Outro personagem com esse problema foi Salim Malik, o irmão de Jamal. Passando as mesmas dificuldades que o heróis da trama, ele, contudo, se envereda para o lado do crime, demonstrando desde pequeno seus envolvimentos e ligações com o crime. Paralelamente, ele demonstra uma grande preocupação com o irmão mais novo, ao mesmo tempo que suas ações ilícitas servem também como obstáculos para o amor de Jamal e Latika, tendo Salim consciência disso. Essa dualidade do personagem, sua densidade, não é estudada nem aprofundada. Isso o torna um ser inacabado, onde suas ações nunca são entendidas pelos espectadores.
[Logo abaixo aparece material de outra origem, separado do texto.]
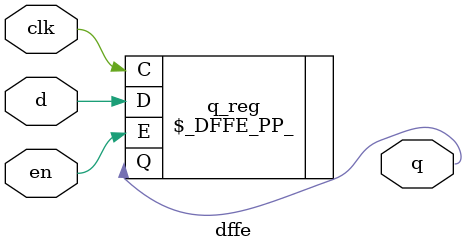
<source format=v>
/* Generated by Yosys 0.55+46 (git sha1 aa1daa702, g++ 11.4.0-1ubuntu1~22.04 -fPIC -O3) */

(* top =  1  *)
(* src = "dut.sv:6.1-15.10" *)
module dffe(d, clk, en, q);
  (* src = "dut.sv:6.23-6.26" *)
  input clk;
  wire clk;
  (* src = "dut.sv:6.20-6.21" *)
  input d;
  wire d;
  (* src = "dut.sv:6.28-6.30" *)
  input en;
  wire en;
  (* init = 1'h0 *)
  (* src = "dut.sv:6.43-6.44" *)
  output q;
  wire q;
  (* \always_ff  = 32'd1 *)
  (* src = "dut.sv:12.4-14.22" *)
  \$_DFFE_PP_  q_reg /* _0_ */ (
    .C(clk),
    .D(d),
    .E(en),
    .Q(q)
  );
endmodule

</source>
Podemos julgá-lo por suas ações, tendo em mente as dificuldades pelas quais Salim passou? Mas, se Jamal também as passou e não se tornou um criminoso como o irmão, até onde Salim é um ser traumatizado e produto do ambiente de pobreza onde viveu e até onde é a sua índole que comanda? Até onde Salim é mesmo mau? Se essas perguntas fossem respondidas no filme, o desfecho de Salim teria muito mais significado e importância para os espectadores, do que apenas mais uma cena oca.
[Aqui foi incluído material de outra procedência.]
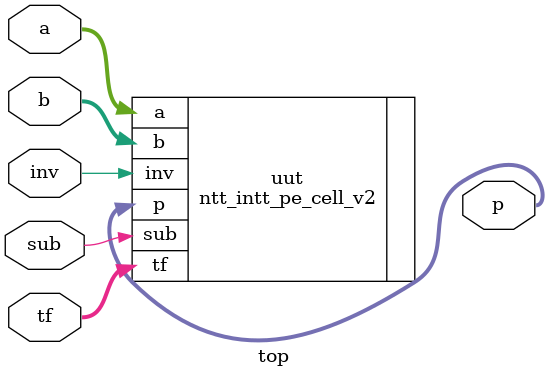
<source format=v>
`timescale 1ps/1ps
`define N = 17

module top (
    input inv,
    input sub,
    input [17-1:0] tf,
    input [17-1:0] a,
    input [17-1:0] b,
    output [17-1:0] p
    );

    ntt_intt_pe_cell_v2 #(.N(17)) uut(.a(a), .b(b), .tf(tf), .inv(inv), .sub(sub), .p(p));
endmodule
</source>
Sobre Danny Boyle, tenho que admitir que esse foi um dos seus filmes mais fracos que já vi. Não vi "Sunshine" (e me orgulho disso), nem "Caiu do Céu". Mas se compararmos com o cultuado "Trainspotting" e com o subestimado, mas excelente, "Cova Rasa", esse é um dos filmes mais chatos que Boyle dirigiu, só não perdendo, talvez, para o tedioso "A Praia". A direção de Boyle foi muito comentada entre o público e crítica, mas ela não é nem um pouco revolucionária nem impressionante, e o recurso de flashback, apesar de interessante, não é a coisa mais original do cinema dos últimos anos. A fotografia colorida e ensolarada em muito se assemelha ao já clássico nacional "Cidade de Deus", mas comparar o ganhador de Oscars de Boyle com o excepcional filme de Meirelles é quase uma covardia. O filme brasileiro é bem melhor.
Como último aspecto do filme, comento a cena final, uma espécie de videoclipe feito com os atores nos créditos finais ao som de "Jai Ho", a música tema do filme e vencedora do Oscar. É uma homenagem aos filmes feitos em Bollywood, na Índia, onde a grande maioria dos filmes, sejam roteiros originais, sejam adaptações de filmes estrangeiros (como "Três Solteirões e Um Bebê" e, pasmem, "O Poderoso Chefão"), são musicais, com números de canta e dança dignos de um videoclipe de sucesso. Foi uma grande idéia, a cena foi bem feita e dirigida, a música é dançante e a coreografia é divertida. é interesante também que essa cena não está deslocada do filme, ela funciona muito bem como um número musical que faz parte do filme, até mesmo pela mensagem do filme: a idéia de vitória, da esperança, de que tudo dará certo no final.
Se essa idéia soa meio infantil, ela se adequou muito bem à época em que o filme foi lançado. A crise econômica detonada pelo mercado imobiliário norte-americano criou temor e um sentimento um tanto quanto pessimista. O filme, então, serve como um contra-argumento, onde um herói jovem, descolado, um rapaz comum, vence suas próprias limitações sem pisar em ninguém.
É uma pena que "Quem Quer Ser um Milionário?" não decole. Talvez o que me levou a uma maior decepção foi o hype todo em cima da película antes que eu pudesse assisti-la. Mas, ainda assim, o filme não conseguiu me prender, me envolver por seus próprios méritos. Mas de uma coisa não tenho dúvidas: Jamal Malik é o cara!